### Description of the task:
The lines to return begin at the one containing "index tip: (734, 310)" and end at the final line of the material; output them exactly and only them.

### Data to process:
########
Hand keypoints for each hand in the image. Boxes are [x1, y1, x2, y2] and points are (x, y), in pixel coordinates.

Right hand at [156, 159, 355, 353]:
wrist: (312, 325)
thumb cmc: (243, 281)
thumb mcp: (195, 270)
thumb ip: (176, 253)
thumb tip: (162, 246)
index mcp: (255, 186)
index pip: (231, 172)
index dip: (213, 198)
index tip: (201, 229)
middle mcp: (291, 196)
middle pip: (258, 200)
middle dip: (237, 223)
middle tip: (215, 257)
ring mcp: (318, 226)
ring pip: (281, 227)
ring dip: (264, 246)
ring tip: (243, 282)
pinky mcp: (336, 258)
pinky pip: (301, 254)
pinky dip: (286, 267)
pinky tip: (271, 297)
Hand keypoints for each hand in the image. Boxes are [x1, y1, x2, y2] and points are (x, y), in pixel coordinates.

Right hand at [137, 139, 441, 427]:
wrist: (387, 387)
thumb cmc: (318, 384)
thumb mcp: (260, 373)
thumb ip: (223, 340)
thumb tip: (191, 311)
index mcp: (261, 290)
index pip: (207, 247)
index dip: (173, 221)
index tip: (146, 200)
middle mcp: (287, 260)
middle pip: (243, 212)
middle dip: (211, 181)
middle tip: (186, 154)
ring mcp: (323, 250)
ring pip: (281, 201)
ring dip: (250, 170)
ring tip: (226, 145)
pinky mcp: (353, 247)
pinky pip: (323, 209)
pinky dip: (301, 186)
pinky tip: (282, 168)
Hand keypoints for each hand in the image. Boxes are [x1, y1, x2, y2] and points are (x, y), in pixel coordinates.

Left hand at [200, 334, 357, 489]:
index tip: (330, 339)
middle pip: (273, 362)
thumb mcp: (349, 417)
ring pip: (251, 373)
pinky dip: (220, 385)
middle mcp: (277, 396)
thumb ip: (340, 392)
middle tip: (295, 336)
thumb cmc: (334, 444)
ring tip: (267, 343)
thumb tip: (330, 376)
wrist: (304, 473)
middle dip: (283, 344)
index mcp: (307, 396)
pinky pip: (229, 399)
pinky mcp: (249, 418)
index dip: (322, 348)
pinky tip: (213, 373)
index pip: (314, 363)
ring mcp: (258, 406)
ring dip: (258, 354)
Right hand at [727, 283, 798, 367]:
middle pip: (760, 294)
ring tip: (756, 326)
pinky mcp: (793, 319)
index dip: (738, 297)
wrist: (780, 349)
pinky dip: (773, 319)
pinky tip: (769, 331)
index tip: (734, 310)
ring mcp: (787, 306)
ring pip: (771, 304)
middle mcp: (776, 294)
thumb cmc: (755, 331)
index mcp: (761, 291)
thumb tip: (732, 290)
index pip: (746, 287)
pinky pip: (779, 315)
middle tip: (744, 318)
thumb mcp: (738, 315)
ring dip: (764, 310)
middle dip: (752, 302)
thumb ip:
########
### Task result:
index tip: (734, 310)
ring mcp: (787, 306)
ring pip: (771, 304)
middle mcp: (776, 294)
thumb cmc: (755, 331)
index mcp: (761, 291)
thumb tip: (732, 290)
index pip: (746, 287)
pinky pip: (779, 315)
middle tip: (744, 318)
thumb mcp: (738, 315)
ring dip: (764, 310)
middle dip: (752, 302)
thumb ip:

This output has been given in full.